GIVEN INFORMATION ::
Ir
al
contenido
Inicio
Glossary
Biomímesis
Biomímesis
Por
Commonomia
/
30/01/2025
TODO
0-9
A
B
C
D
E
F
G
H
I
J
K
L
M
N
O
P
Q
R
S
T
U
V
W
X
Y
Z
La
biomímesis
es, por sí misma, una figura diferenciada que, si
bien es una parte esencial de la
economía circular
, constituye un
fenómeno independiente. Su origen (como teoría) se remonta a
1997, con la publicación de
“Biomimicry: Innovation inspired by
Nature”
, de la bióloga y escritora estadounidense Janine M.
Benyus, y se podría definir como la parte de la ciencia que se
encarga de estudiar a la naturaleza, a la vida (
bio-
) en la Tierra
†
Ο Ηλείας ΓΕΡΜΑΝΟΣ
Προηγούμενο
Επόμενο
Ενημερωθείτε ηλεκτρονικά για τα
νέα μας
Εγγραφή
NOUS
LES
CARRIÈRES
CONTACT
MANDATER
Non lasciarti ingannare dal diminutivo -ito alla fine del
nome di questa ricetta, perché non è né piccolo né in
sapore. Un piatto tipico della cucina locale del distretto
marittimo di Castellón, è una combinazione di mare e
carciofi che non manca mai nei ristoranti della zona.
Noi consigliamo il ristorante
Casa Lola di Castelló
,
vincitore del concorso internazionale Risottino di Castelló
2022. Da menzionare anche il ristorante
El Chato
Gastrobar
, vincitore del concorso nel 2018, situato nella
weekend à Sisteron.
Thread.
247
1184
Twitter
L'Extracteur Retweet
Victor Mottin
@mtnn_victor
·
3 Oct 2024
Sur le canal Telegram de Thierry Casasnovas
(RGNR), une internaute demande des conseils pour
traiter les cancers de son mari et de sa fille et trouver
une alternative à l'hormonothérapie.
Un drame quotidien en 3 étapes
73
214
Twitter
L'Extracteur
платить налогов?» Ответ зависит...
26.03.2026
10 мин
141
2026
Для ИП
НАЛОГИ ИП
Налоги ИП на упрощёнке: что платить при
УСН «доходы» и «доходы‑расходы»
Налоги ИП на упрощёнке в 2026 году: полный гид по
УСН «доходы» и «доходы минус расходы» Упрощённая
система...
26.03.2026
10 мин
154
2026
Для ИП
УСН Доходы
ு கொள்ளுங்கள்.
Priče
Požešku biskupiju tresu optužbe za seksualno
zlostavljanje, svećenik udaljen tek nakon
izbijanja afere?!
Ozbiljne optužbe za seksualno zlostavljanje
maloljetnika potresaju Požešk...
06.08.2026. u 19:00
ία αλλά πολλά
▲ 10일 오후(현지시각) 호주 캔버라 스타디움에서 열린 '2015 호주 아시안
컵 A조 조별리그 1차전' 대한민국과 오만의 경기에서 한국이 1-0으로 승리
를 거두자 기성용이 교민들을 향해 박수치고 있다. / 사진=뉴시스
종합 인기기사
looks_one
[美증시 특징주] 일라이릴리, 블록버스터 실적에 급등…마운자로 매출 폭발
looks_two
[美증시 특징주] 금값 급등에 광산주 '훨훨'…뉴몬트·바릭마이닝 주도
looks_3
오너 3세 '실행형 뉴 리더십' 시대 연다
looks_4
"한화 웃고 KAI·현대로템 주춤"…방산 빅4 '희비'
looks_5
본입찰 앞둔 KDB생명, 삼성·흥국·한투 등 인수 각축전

EXERCISE DIRECTIONS :: Note every line of the records that holds the word "расходы", and copy it.

ANSWER SPACE ::
УСН «доходы» и «доходы‑расходы»
УСН «доходы» и «доходы минус расходы» Упрощённая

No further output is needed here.